Tuesday, August 11, 2009

Papa Whisky written off


I got a shock when a fellow soaring pilot emailed me to tell me that the aircraft that I’d learnt to fly in, Taupo Gliding Club’s PW6, Papa Whisky, had been written off in a crash at Matamata in April 2009. It was the first glider I’d been in, I’d flown about 9 hours in this aircraft and soloed in it, so it held a special place in my gliding memory. It felt strange to think that it was no more.

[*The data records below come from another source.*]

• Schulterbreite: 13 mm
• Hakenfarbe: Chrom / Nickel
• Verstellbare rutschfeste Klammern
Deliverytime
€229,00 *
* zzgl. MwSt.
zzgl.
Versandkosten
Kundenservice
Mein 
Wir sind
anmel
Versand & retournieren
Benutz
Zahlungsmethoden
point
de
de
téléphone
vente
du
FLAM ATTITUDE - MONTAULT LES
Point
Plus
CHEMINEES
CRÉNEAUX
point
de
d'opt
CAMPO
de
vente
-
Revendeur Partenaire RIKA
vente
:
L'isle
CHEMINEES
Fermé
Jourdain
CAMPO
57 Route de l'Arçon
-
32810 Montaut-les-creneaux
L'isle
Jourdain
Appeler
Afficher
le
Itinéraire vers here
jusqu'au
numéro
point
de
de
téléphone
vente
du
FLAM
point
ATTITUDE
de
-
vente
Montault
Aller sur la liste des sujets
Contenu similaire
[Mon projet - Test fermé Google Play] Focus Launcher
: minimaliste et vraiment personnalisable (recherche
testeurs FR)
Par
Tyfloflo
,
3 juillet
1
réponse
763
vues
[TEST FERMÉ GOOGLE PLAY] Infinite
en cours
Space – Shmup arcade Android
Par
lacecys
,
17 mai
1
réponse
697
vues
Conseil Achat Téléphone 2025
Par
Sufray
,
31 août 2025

Coincidentally, the copy of Gliding NZ that had recently arrived at the time I got the email about Papa Whisky had an item about a crash at Matamata and a net search turned up more. Apparently, Papa Whisky was at an Air Cadets camp at Matamata Gliding Club and during a simulated rope break exercise at 300 feet, with a largish instructor in the back seat and a 14 year old boy in the front seat, the glider stalled and spun in. According to the crash report, the student initiated a climbing turn to the right without sufficient airspeed (when I first heard about the crash I had thought the cause may have been due to insufficient ballast in the front seat, given the weight differential between the instructor, whom I know, and the lightweight student) which led to a stall and spin. Accident report here: http://aviation-safety.net/wikibase/wiki.php?id=59652.

Thankfully no-one was killed. The instructor suffered two broken legs, while the air cadet got serious head injuries, but has since recovered and is keen to continue flying. Sobering stuff though and enough to make me go over my rope break knowledge and options more thoroughly.